My actual job, or at least the one I fill out a tax return for, is software consulting.  Basically, I travel the country and fix people’s bad software for them.  You cannot imagine how much trouble outsourcing has caused many mid-sized companies over the years.  But I can’t complain.  It gives me a steady income.

In reality, this job funds my other activities.  When I’m not trying to understand why a column called “YuletideCheerFactor” contains a GUID as a data type, I am out fighting for humanity.

There I go getting all heroic.  No, I am actually freeing people of the disease.  It’s a thankless job.  Usually when a person is freed, they tend to be overwhelmed with feelings a guilt and remorse for the things they’ve done.  It’s like if you gave a sociopath a sudden jolt to his moral compass along with a shot of memories of all the bad things they done in their lives.  Half the time, I have prevent them from committing suicide.

They get better after a time.  Usually, the relief of being rid of the disease is enough to keep most of them from going insane with grief.  But I’m rarely around for that part.  I usually get letters to my P.O. Box and the occasional thank you card.  And death threats.

There is one rule.  He rules.  Well, he rules over all and is merely allowing the others to think they have control.  I don’t understand it myself.  But after all that I’ve seen, heard, smelt, and done, I am glad to know that he is on the side of good.

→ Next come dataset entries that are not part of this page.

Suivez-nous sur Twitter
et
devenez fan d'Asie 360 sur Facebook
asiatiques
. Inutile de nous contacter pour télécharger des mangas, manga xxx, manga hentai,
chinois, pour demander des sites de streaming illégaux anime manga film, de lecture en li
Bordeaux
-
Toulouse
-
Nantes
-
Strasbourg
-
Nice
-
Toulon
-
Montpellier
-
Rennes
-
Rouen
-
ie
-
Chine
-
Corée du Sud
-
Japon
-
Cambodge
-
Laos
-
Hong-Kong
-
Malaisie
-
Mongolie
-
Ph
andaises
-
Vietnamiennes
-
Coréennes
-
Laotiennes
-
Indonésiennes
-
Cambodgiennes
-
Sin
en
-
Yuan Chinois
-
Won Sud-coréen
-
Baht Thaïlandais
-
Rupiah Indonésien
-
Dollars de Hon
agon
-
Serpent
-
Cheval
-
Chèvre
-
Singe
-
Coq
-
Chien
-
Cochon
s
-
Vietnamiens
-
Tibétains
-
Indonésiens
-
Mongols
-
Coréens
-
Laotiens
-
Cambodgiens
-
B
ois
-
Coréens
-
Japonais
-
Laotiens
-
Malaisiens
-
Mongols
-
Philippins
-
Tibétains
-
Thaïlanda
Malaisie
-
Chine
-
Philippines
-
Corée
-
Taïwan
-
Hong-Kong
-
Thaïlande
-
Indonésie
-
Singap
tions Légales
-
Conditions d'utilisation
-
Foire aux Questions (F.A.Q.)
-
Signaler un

Invoking him will cause the afflicted to eject the disease.  It is not an easy task, depending on progressed the disease is.  But there is no physical cure for this disease.  It is a distinctly spiritual one.  And while the state of our physical bodies do affect our spiritual well-being, curing them does not get rid of spiritual disease.

I guess you say I’m an exorcist.  But I’ve never looked at it like that.